* **Your goal**
Copying each record below exactly is the whole task.

* **Material shown**

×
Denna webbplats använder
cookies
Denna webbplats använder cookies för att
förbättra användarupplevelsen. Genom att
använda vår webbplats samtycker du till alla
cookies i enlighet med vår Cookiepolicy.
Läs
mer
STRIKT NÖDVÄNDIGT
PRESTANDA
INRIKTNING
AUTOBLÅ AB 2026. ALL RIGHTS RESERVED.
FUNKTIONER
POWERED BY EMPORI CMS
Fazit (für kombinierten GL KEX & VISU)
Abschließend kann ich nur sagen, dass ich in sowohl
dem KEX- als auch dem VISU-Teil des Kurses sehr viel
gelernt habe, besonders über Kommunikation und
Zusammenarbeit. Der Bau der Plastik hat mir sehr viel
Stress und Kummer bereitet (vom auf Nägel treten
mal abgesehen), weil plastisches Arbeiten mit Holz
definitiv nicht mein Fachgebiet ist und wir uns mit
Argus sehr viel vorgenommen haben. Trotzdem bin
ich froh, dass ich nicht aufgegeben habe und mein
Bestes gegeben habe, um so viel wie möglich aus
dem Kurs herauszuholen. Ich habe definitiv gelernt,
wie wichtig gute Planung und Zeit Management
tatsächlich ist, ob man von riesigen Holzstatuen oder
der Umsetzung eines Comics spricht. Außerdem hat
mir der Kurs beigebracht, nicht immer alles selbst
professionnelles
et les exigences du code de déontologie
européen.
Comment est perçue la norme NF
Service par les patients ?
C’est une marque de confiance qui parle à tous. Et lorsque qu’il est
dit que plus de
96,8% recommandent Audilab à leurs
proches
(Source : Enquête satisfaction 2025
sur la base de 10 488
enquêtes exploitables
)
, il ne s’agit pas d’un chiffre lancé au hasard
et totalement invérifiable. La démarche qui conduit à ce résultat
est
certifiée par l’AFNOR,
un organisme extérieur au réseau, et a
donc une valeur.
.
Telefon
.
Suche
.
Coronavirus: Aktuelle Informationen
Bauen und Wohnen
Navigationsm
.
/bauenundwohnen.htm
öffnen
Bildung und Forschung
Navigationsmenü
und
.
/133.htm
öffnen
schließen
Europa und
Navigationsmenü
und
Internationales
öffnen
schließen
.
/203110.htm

* **Result for this exercise**
×
Denna webbplats använder
cookies
Denna webbplats använder cookies för att
förbättra användarupplevelsen. Genom att
använda vår webbplats samtycker du till alla
cookies i enlighet med vår Cookiepolicy.
Läs
mer
STRIKT NÖDVÄNDIGT
PRESTANDA
INRIKTNING
AUTOBLÅ AB 2026. ALL RIGHTS RESERVED.
FUNKTIONER
POWERED BY EMPORI CMS
Fazit (für kombinierten GL KEX & VISU)
Abschließend kann ich nur sagen, dass ich in sowohl
dem KEX- als auch dem VISU-Teil des Kurses sehr viel
gelernt habe, besonders über Kommunikation und
Zusammenarbeit. Der Bau der Plastik hat mir sehr viel
Stress und Kummer bereitet (vom auf Nägel treten
mal abgesehen), weil plastisches Arbeiten mit Holz
definitiv nicht mein Fachgebiet ist und wir uns mit
Argus sehr viel vorgenommen haben. Trotzdem bin
ich froh, dass ich nicht aufgegeben habe und mein
Bestes gegeben habe, um so viel wie möglich aus
dem Kurs herauszuholen. Ich habe definitiv gelernt,
wie wichtig gute Planung und Zeit Management
tatsächlich ist, ob man von riesigen Holzstatuen oder
der Umsetzung eines Comics spricht. Außerdem hat
mir der Kurs beigebracht, nicht immer alles selbst
professionnelles
et les exigences du code de déontologie
européen.
Comment est perçue la norme NF
Service par les patients ?
C’est une marque de confiance qui parle à tous. Et lorsque qu’il est
dit que plus de
96,8% recommandent Audilab à leurs
proches
(Source : Enquête satisfaction 2025
sur la base de 10 488
enquêtes exploitables
)
, il ne s’agit pas d’un chiffre lancé au hasard
et totalement invérifiable. La démarche qui conduit à ce résultat
est
certifiée par l’AFNOR,
un organisme extérieur au réseau, et a
donc une valeur.
.
Telefon
.
Suche
.
Coronavirus: Aktuelle Informationen
Bauen und Wohnen
Navigationsm
.
/bauenundwohnen.htm
öffnen
Bildung und Forschung
Navigationsmenü
und
.
/133.htm
öffnen
schließen
Europa und
Navigationsmenü
und
Internationales
öffnen
schließen
.
/203110.htm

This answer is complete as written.